Tibet’s first “tiger” and China’s top spy caught under anti-corruption campaign

July 3, 2015 By Tenzin Tseten*

In the ongoing nation-wide anti-corruption campaign, Le Dake, 55, became the first “tiger” from the Tibet Autonomous Region (TAR) to be placed under corruption investigation. Before his arrest on June 26, he held position of the vice chairman of the TAR’s People’s Congress.  He served in this position since January 2013.


Le Dake, deputy director of the people’s congress in the Tibet autonomous region.

Le started building his career in the Public Security Bureau in Jiangxi province in early 1980s. In 1994 he was assigned to oversee the National Security Department in Jiangxi province.  His first connection with Tibet started in 2004, when he was transferred to the TAR as deputy head of the Regional National Security Department that oversees the hostile foreign intelligence. Within a short time, he was promoted to the head of the same department. He has a strong educational background. He is one among very few in the high-ranking leaders who has achieved a PhD degree.

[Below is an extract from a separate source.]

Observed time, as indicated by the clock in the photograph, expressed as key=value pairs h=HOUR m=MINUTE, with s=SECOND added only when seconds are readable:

Apart from his outstanding educational qualifications, Le has more than 20 years of experience in regional and national security issues. This could be a reason behind Le’s transfer to sensitive Tibet. However, his arrest is more likely linked to factional politics.

According to Boxun, the Chinese website, which operates from the US, reveals some secret of Le’s quick promotion. The website noted that former vice president Zeng Qinghong, helped Le Dake, to get quick and high promotion. This writer thinks that Le’s downfall is not merely a case of corruption. There are several possible reasons behind this assumption. Firstly, Tibet is not materially developed like other coastal provincial cities of China, so there is very little possibility that Le had accumulated enormous wealth in Tibet by using his official position. Secondly, if Le’s promotion is linked to his connection with Zeng, the guesswork could very likely end with internal power politics.

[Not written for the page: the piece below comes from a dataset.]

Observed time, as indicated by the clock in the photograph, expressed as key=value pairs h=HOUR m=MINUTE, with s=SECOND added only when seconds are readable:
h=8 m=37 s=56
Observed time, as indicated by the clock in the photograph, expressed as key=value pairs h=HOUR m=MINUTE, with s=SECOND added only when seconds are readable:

The story becomes even more interesting after learning the covert relationship between these “tigers”. Zhou Yongkang and Bo Xilai, the two disgraced top leaders of the Communist Party, had strong connection with Jiang Zemin’s faction. At one point, the duo threatened Xi Jinping’s leadership.

Apparently, Xu Caiho, former vice chairman of the powerful Central Military Commission and Ling Jihua, former director of the United Front Work Department, were both had strong connection with Jiang and Zhou respectively.

In the process, many “flies”, lower ranking officials, were caught having connection with Zhou, when he was in Sichuan and oil sector.

To this writer, the more fundamental reason lies with Le’s involvement in security and intelligence issues. The arrest of country’s top spy chiefs, including Ma Jian, Liang Ke, Su Rong, and the latest in number Le, reflects discontentment of higher authorities in Beijing over the lack of loyalty from national security agencies. The South China Morning Post, Hong Kong based English language newspaper, reported that Beijing’s concern were further revealed when Xi summoned a meeting of several top national security chiefs in Beijing to demand unswerving loyalty from state security agencies.

The anti-graft watchdog’s decision to go after “tigers” in Tibet signals further crackdown on corruption and enlarge the scope of anti-corruption campaign to Tibet. The larger picture still remains unclear to many when it comes to Xi’s true intention behind the anti-corruption campaign.


Tenzin Tseten  is a research fellow at the Tibet Policy Institute. Views expressed here do not necessarily reflect those of the Tibet Policy Institute.